Gleanings of the Week Ending December 27, 2025
/The items below were ‘the cream’ of the articles and websites I found this past week. Click on the light green text to look at the article. (Note: I have changed the format to include the date and source of the article.)
12/4/2025 American College of Emergency Physicians Opinion: Physicians Must Reduce Plastic Waste - Waste audits in the emergency departments (EDs) of Kent Hospital in Warwick, Rhode Island, and Mass General Hospital in Boston found that four pounds of waste is generated per patient, per encounter, and about 60 percent of the waste is plastic…. If we consider our plastic footprint with everything we are doing, we can adjust our habits to give our patients and our world healthier care.
11/19/2025 Consumer Reports Consumer Reports announces winners of its Microplastics Detection Challenge - Contest challenged participants to develop simple and inexpensive at-home tests to enable people to detect microplastics in their food.
12/12/2025 Yale Environment 360 Dozens of Countries See Their Economy Grow as Emissions Fall - Historically, more industry meant burning more fossil fuels. But renewable energy has made it possible to generate more wealth without producing more emissions. The U.S. and most of Europe, have completely decoupled growth from emissions over the last decade. Fortunes rose, while emissions fell. Together, these countries account for 46 percent of the global economy.
12/12/2025 Science Daily Scientists find dark chocolate ingredient that slows aging - Scientists have uncovered a surprising link between dark chocolate and slower aging. A natural cocoa compound called theobromine was found in higher levels among people who appeared biologically younger than their real age.

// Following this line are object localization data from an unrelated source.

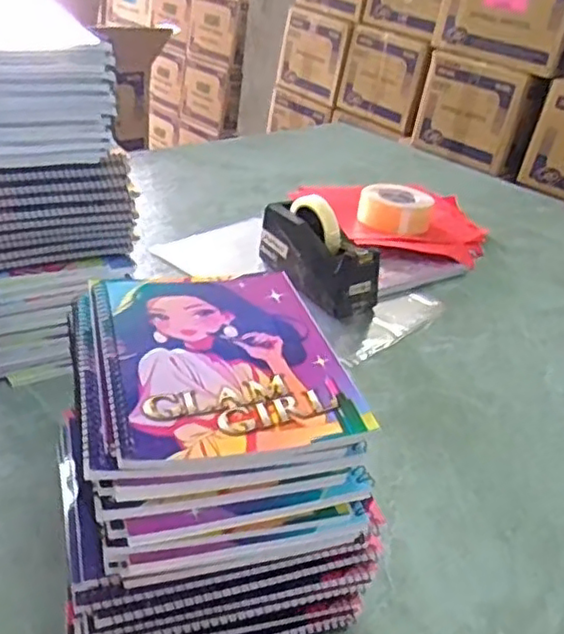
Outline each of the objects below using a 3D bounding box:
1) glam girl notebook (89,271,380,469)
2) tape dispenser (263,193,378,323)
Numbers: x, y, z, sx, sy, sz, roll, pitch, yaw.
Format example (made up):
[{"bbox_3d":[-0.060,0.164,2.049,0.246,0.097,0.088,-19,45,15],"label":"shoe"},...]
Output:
[{"bbox_3d":[-0.043,0.019,0.438,0.148,0.009,0.200,-4,33,-18],"label":"glam girl notebook"},{"bbox_3d":[0.054,-0.092,0.937,0.075,0.130,0.194,-13,36,-29],"label":"tape dispenser"}]

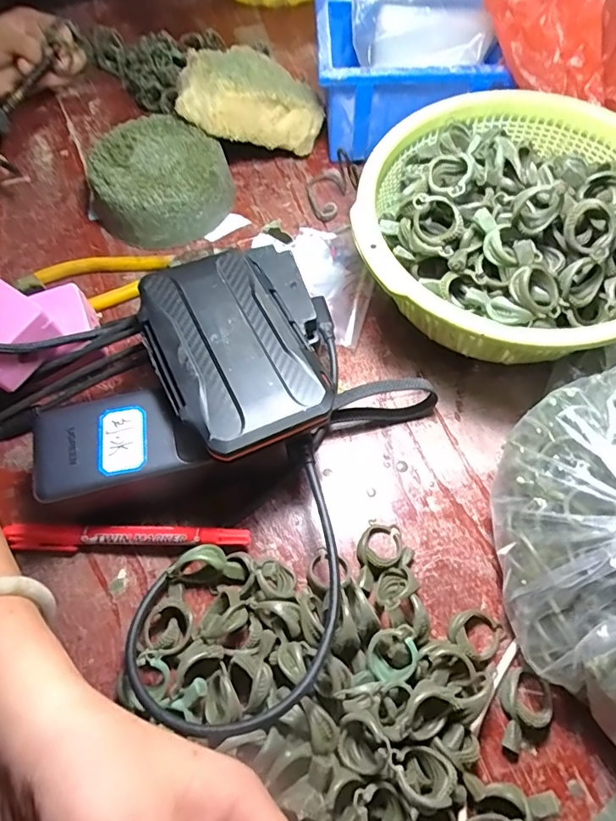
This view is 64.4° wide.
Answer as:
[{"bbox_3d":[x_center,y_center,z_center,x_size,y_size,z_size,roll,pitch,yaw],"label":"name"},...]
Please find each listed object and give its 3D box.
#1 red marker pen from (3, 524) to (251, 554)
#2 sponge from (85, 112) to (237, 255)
[{"bbox_3d":[-0.100,0.073,0.275,0.135,0.015,0.013,0,63,3],"label":"red marker pen"},{"bbox_3d":[-0.119,-0.180,0.387,0.097,0.043,0.097,34,69,18],"label":"sponge"}]

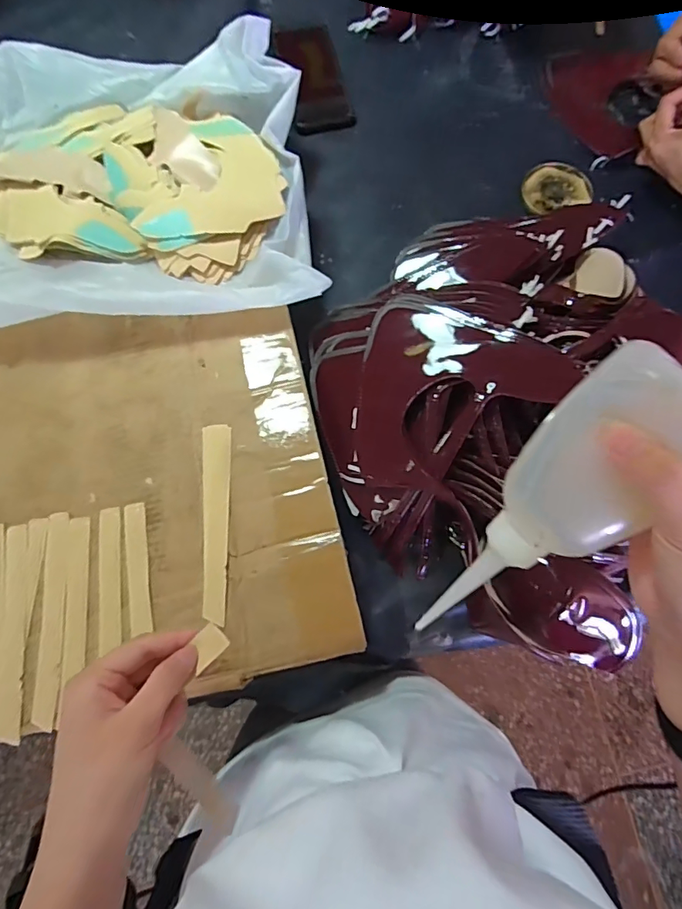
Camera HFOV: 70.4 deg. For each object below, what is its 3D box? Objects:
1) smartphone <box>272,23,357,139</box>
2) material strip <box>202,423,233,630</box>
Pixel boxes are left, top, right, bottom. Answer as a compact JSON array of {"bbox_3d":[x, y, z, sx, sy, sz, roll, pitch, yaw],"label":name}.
[{"bbox_3d":[-0.036,-0.482,0.620,0.076,0.008,0.161,-13,78,-9],"label":"smartphone"},{"bbox_3d":[-0.113,0.058,0.439,0.025,0.004,0.177,-4,75,0],"label":"material strip"}]

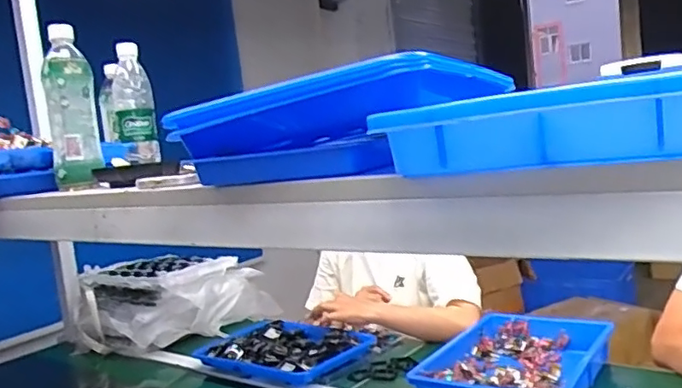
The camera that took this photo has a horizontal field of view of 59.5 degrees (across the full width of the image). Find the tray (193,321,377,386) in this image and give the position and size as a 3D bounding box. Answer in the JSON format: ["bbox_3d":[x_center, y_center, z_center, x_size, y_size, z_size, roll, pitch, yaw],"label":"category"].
[{"bbox_3d":[-0.109,0.330,1.264,0.318,0.050,0.233,-3,7,38],"label":"tray"}]

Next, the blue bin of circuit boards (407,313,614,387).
[{"bbox_3d":[0.293,0.279,0.987,0.233,0.052,0.342,-3,7,37],"label":"blue bin of circuit boards"}]

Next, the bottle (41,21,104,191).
[{"bbox_3d":[-0.359,-0.115,0.793,0.064,0.207,0.068,-10,6,-25],"label":"bottle"}]

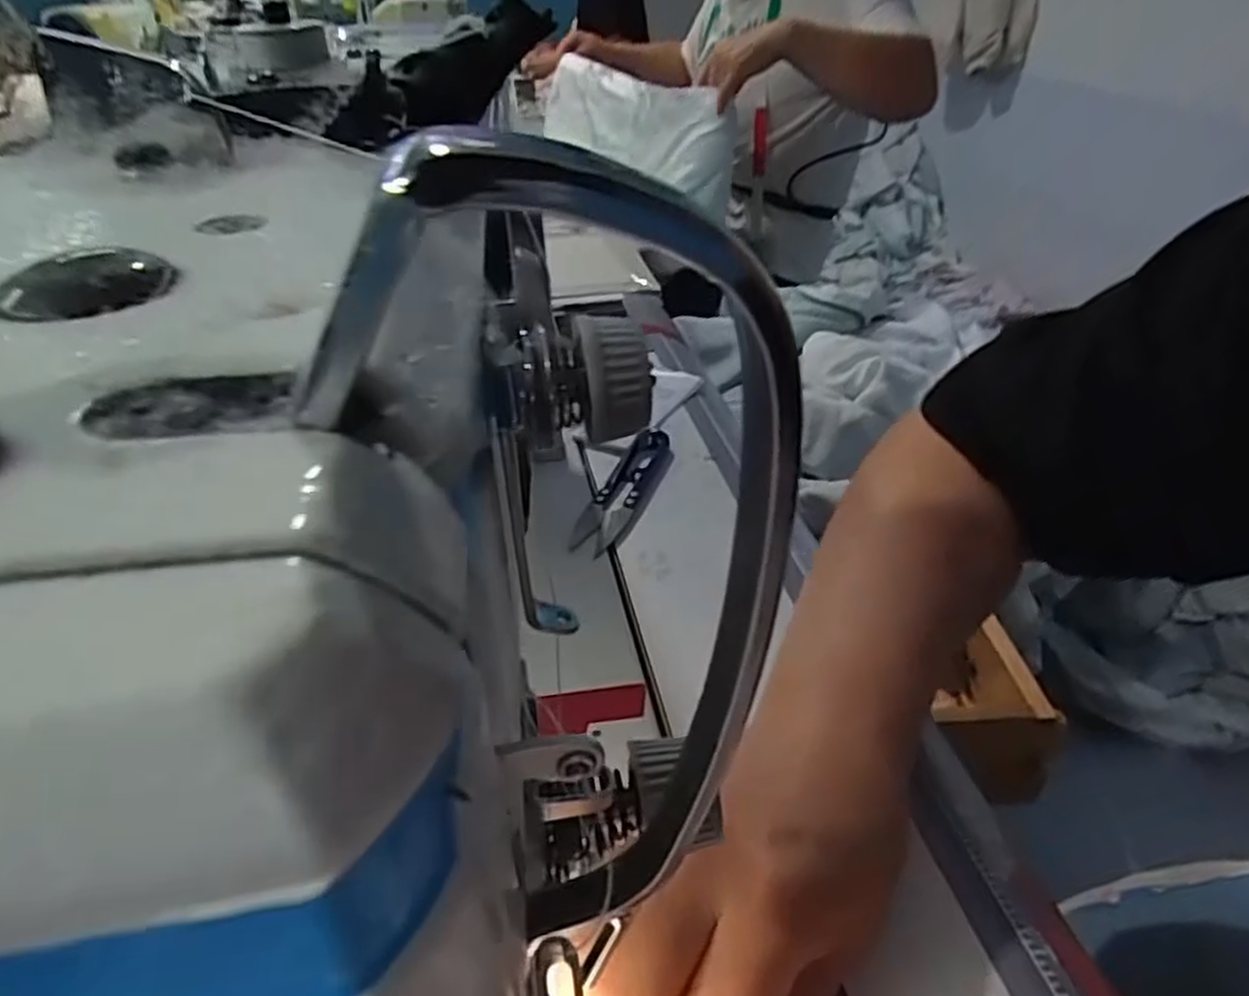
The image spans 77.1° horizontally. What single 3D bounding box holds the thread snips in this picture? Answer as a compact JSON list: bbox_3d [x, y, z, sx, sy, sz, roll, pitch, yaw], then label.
[{"bbox_3d":[0.002,-0.006,0.446,0.030,0.009,0.112,9,37,18],"label":"thread snips"}]

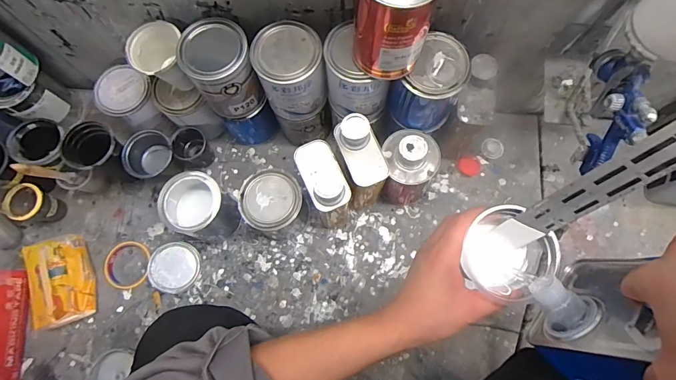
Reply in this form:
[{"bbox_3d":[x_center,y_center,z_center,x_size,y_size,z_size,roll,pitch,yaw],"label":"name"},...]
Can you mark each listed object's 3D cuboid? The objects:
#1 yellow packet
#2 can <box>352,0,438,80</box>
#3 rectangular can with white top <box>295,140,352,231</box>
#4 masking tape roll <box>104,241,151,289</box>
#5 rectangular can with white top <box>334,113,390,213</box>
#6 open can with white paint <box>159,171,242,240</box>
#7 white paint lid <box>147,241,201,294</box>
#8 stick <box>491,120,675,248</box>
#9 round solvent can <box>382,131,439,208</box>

12/11/2025 Clean Technica Drones, Diesel, & Policy: Two Countries, Two Agricultural Futures - China’s rapid adoption of agricultural drones is one of the most interesting examples of technological divergence between two major food producers. The contrast is striking. Chinese pilots are now treating an amount of land with drones each year that is larger than the total farmland base, which means multiple drone passes on the same fields to handle weeds, pests, fertilizer and sometimes seeding. At the same time, the United States is advancing a policy coalition that targets DJI with composite national security concerns and proposes to ban the most widely used spray drones in the country. This fight matters because the ban would remove the only cost effective and widely deployed option for seeding and spraying. It would also shut down a path for lower diesel use and lower chemical demand in a sector that does not have many easy ways to cut operating costs.
12/11/2025 Smithsonian Magazine Gas Stoves Are Poisoning Americans by Releasing Toxic Fumes Associated with Asthma and Lung Cancer - A new study, published this month in the journal PNAS Nexus, suggests that gas stoves are the main source of indoor nitrogen dioxide pollution in the United States, responsible for more than half of some Americans’ total exposure to the gas. The gas can irritate airways and worsen or even contribute to the development of respiratory diseases like asthma. Children and older individuals are particularly susceptible to its effects.
12/7/2025 Cool Green Science Family, Survival and Change: The Secret Life of the Red-cockaded Woodpecker - In the heart of the longleaf pine forests of the southern United States, a quiet drama plays out each spring. Inside tiny nest cavities high into pines, red-cockaded woodpecker (RCW) parents work tirelessly to feed their chicks. They live in family groups where everyone, even older offspring, helps care for the young. That’s what makes them special; they’re cooperative breeders, families bound not just by instinct, but by teamwork. These woodpeckers remind us that recovery isn’t just about numbers. It’s about understanding the subtle, interconnected forces that make life possible in the first place.
11/30/2025 The Conversation 56 million years ago, the Earth suddenly heated up – and many plants stopped working properly - Plants can help regulate the climate through a process known as carbon sequestration. However, abrupt global warming may temporarily impact this regulating function. What happened on Earth 56 million years ago highlights the need to understand biological systems’ capacity to keep pace with rapid climate changes and maintain efficient carbon sequestration.
12/8/2025 The Planetary Society The year in pictures 2025 - This collection of images, going as far back as late November 2024, captures some of the highlights of humanity’s exploration of space over the past year.
11/6/2025 The Scientist What Happens When a Fly Lands on Your Food? - How many microbes does a single fly typically carry? How many microbes does it take to get people sick?